AVAILABLE DATA:
※ ※ ※

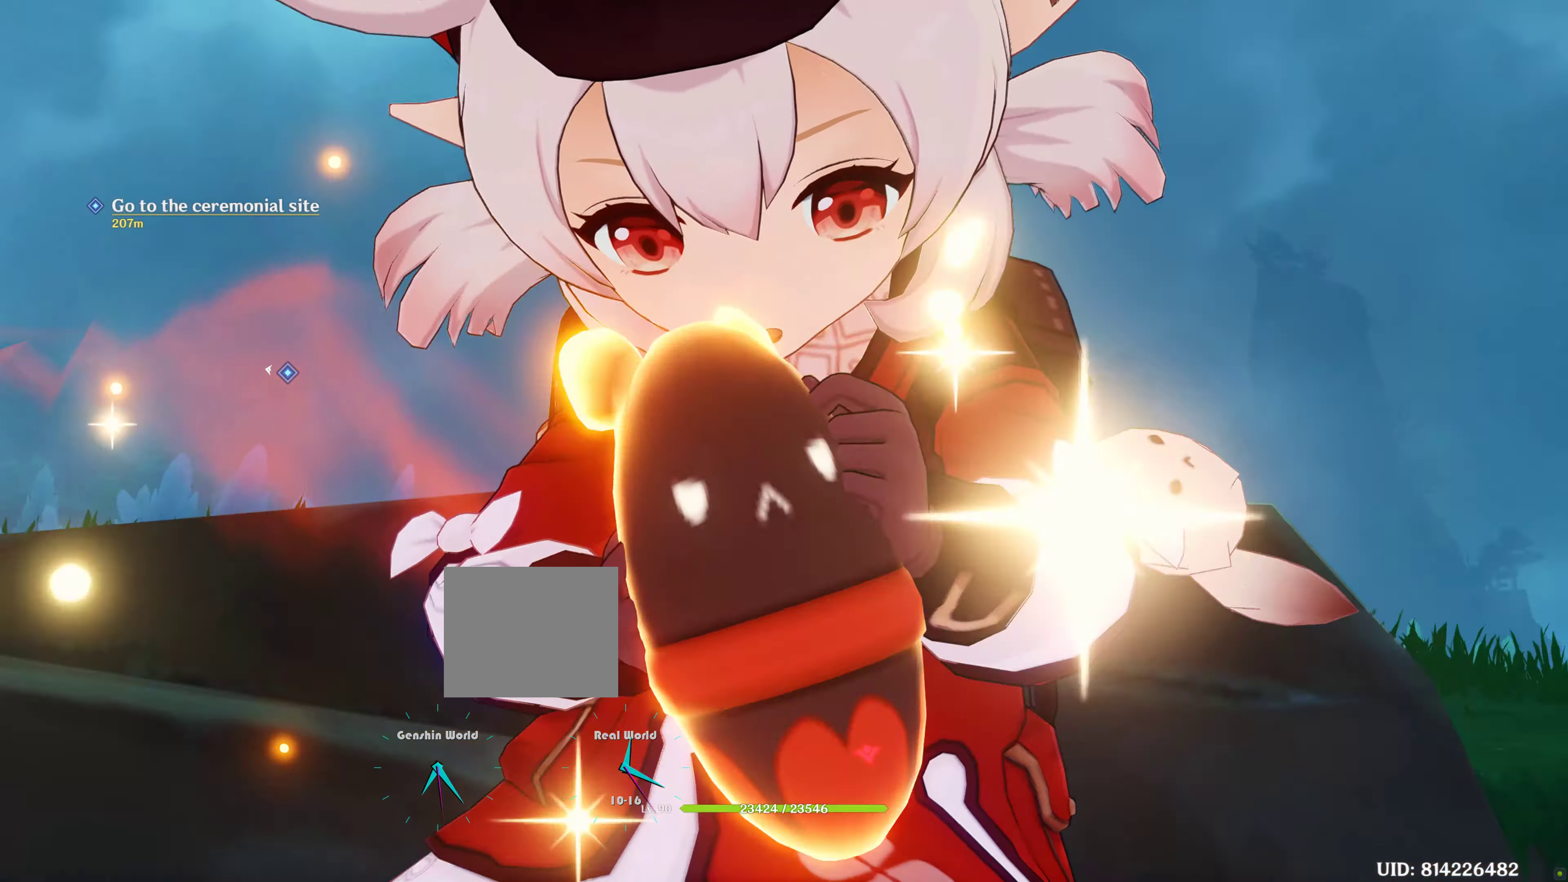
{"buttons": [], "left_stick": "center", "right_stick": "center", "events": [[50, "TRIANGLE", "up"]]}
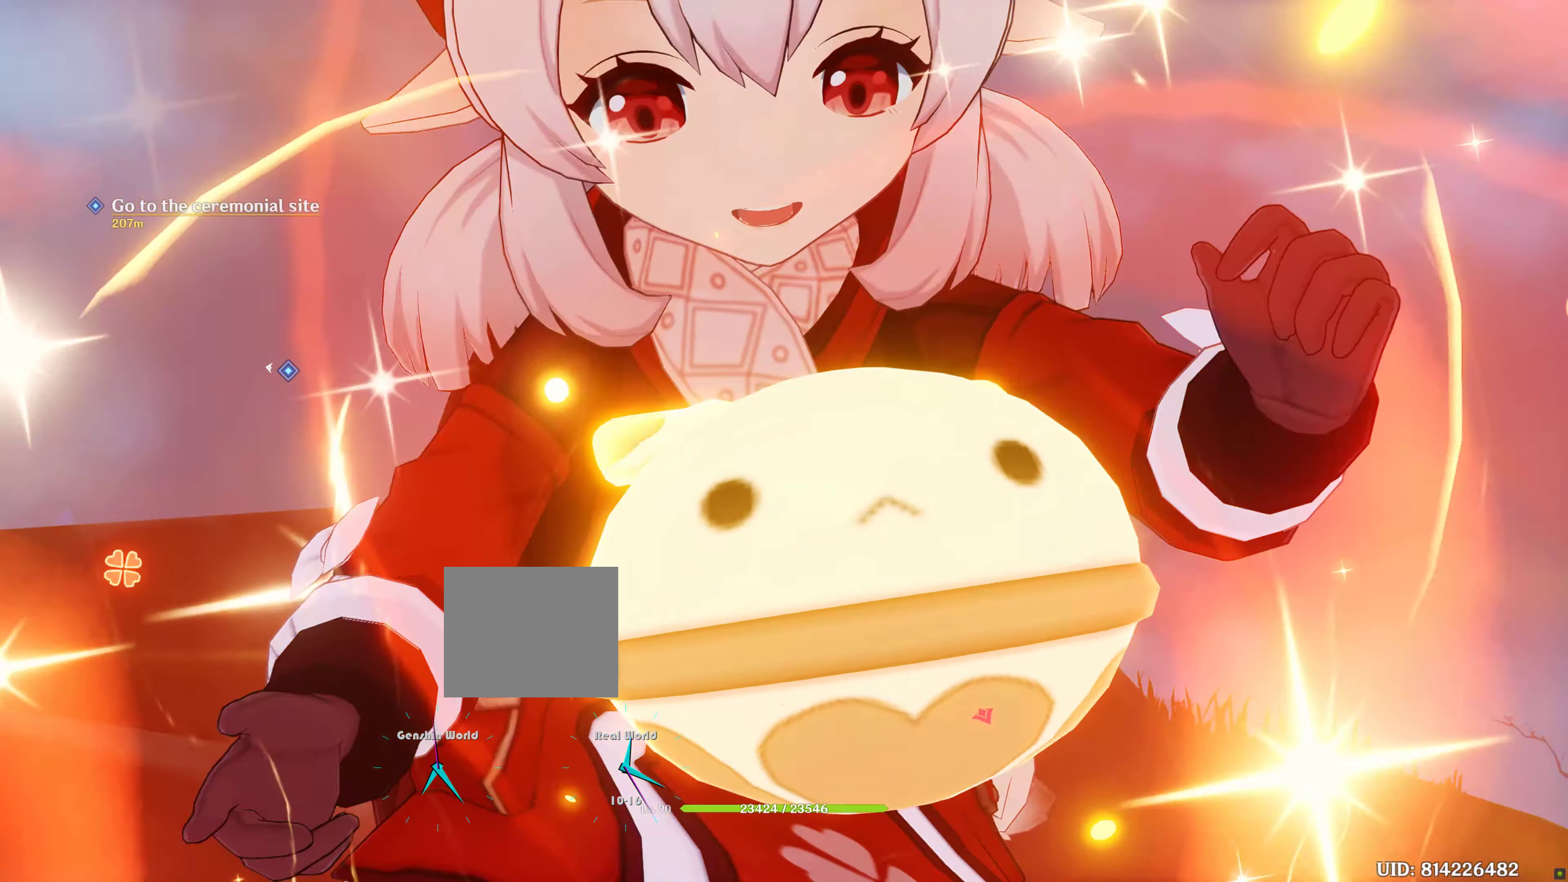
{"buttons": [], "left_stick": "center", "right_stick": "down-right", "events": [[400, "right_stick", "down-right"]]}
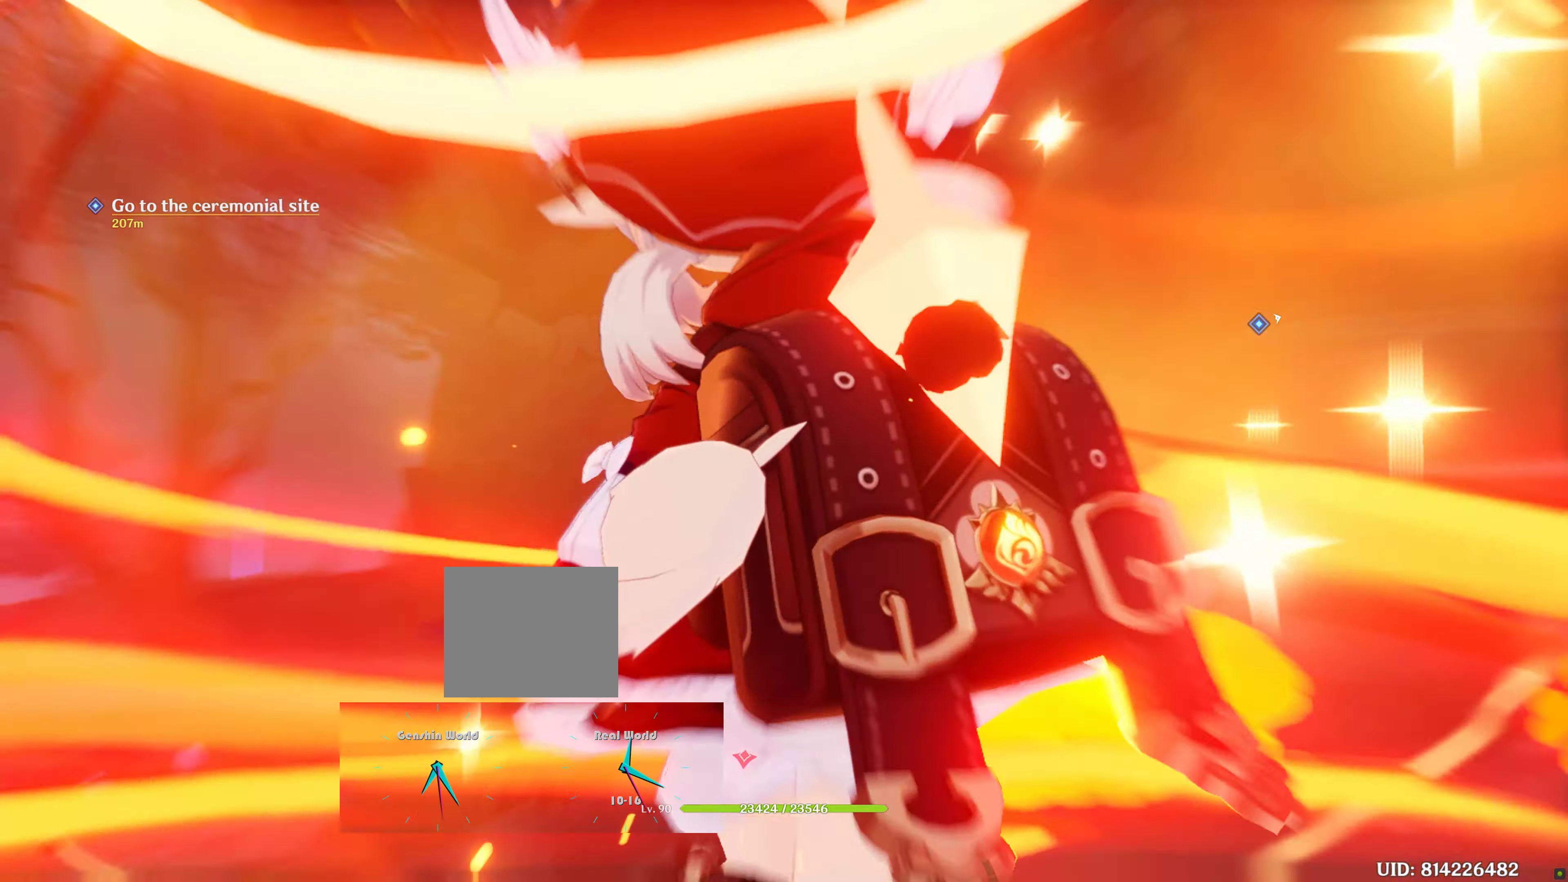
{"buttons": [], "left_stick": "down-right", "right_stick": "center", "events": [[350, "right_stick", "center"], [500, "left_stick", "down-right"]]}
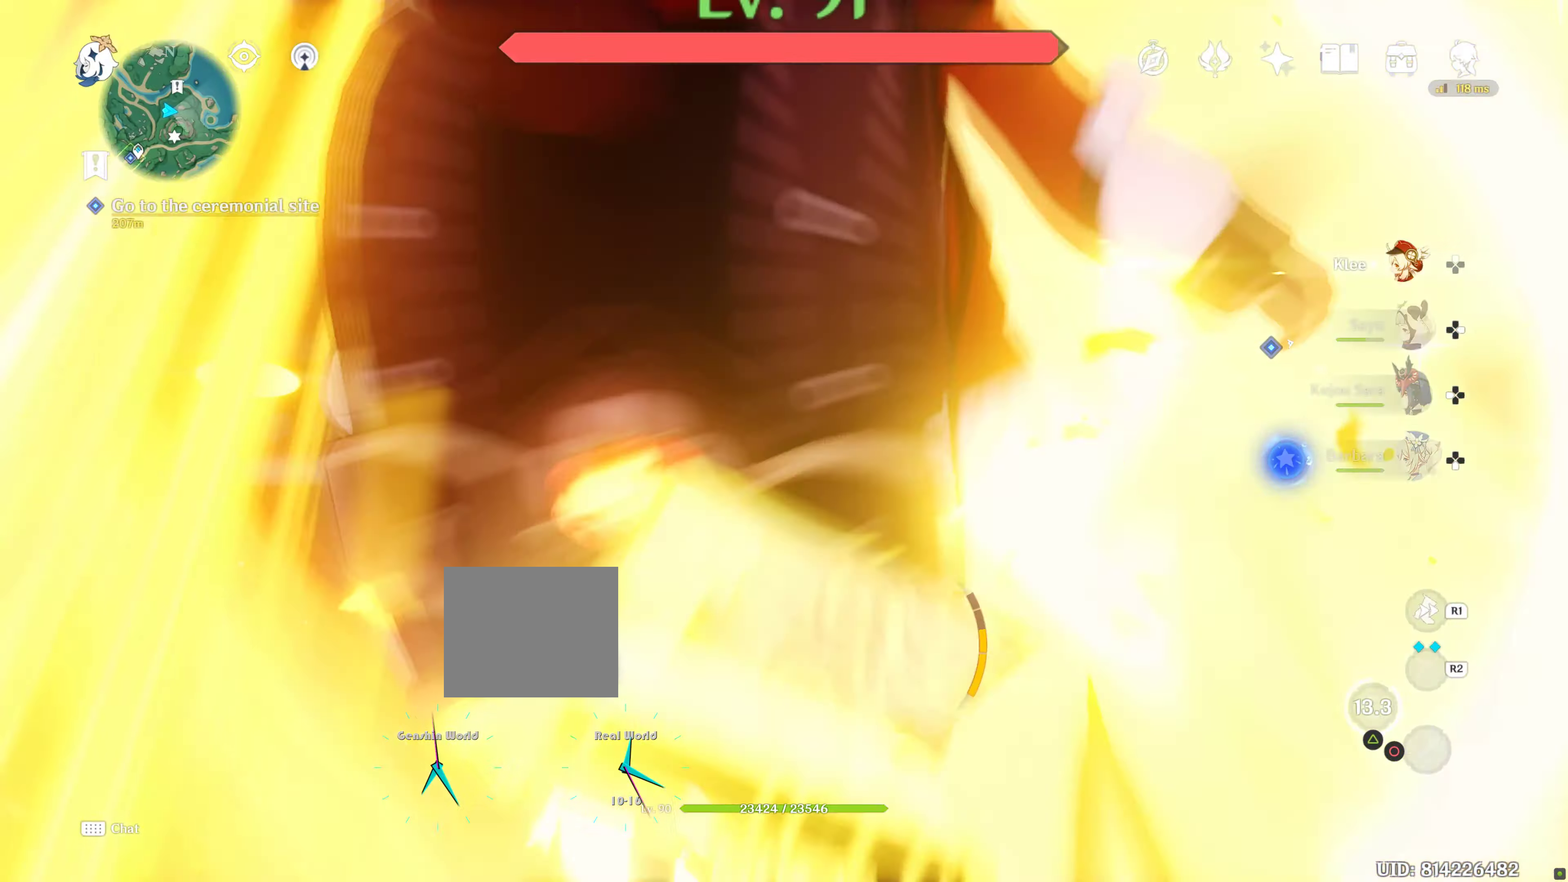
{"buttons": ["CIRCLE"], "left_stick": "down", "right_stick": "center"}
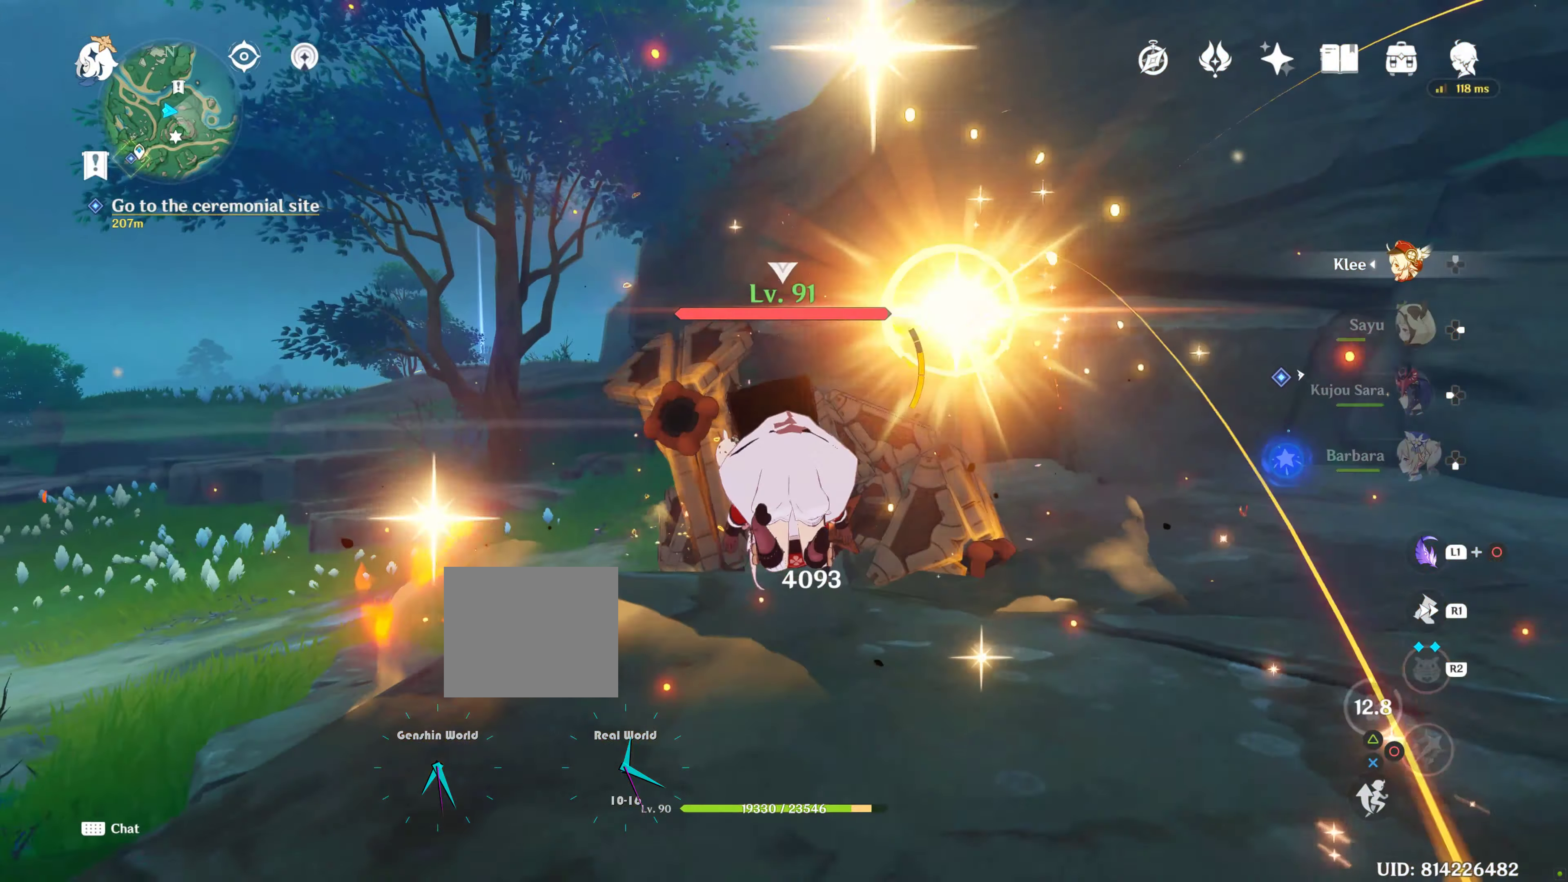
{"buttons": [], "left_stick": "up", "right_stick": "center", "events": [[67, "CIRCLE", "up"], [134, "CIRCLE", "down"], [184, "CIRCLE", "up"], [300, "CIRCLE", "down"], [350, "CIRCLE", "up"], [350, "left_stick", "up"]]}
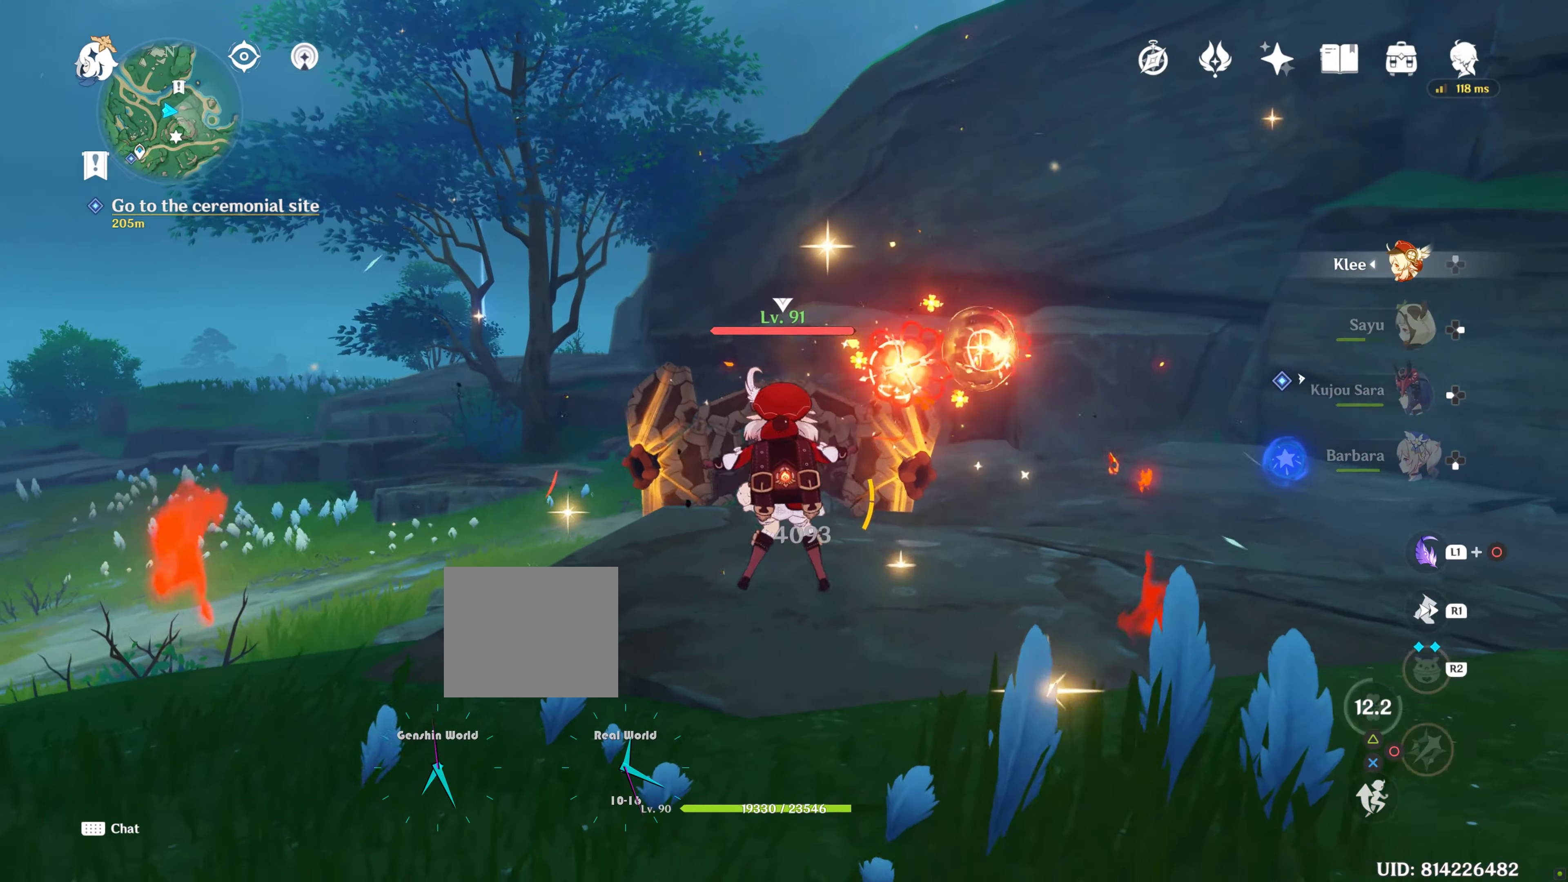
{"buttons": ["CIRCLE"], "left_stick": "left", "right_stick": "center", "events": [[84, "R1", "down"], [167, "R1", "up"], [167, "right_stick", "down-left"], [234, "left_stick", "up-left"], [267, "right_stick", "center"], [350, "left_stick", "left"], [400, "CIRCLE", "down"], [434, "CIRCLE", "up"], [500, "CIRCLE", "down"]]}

※ ※ ※

TASK TO COMPLETE:
Exact copies of all the entries are needed; output them without the pictures.

RESPONSE AREA:
{"buttons": [], "left_stick": "center", "right_stick": "center", "events": [[50, "TRIANGLE", "up"]]}
{"buttons": [], "left_stick": "center", "right_stick": "down-right", "events": [[400, "right_stick", "down-right"]]}
{"buttons": [], "left_stick": "down-right", "right_stick": "center", "events": [[350, "right_stick", "center"], [500, "left_stick", "down-right"]]}
{"buttons": ["CIRCLE"], "left_stick": "down", "right_stick": "center"}
{"buttons": [], "left_stick": "up", "right_stick": "center", "events": [[67, "CIRCLE", "up"], [134, "CIRCLE", "down"], [184, "CIRCLE", "up"], [300, "CIRCLE", "down"], [350, "CIRCLE", "up"], [350, "left_stick", "up"]]}
{"buttons": ["CIRCLE"], "left_stick": "left", "right_stick": "center", "events": [[84, "R1", "down"], [167, "R1", "up"], [167, "right_stick", "down-left"], [234, "left_stick", "up-left"], [267, "right_stick", "center"], [350, "left_stick", "left"], [400, "CIRCLE", "down"], [434, "CIRCLE", "up"], [500, "CIRCLE", "down"]]}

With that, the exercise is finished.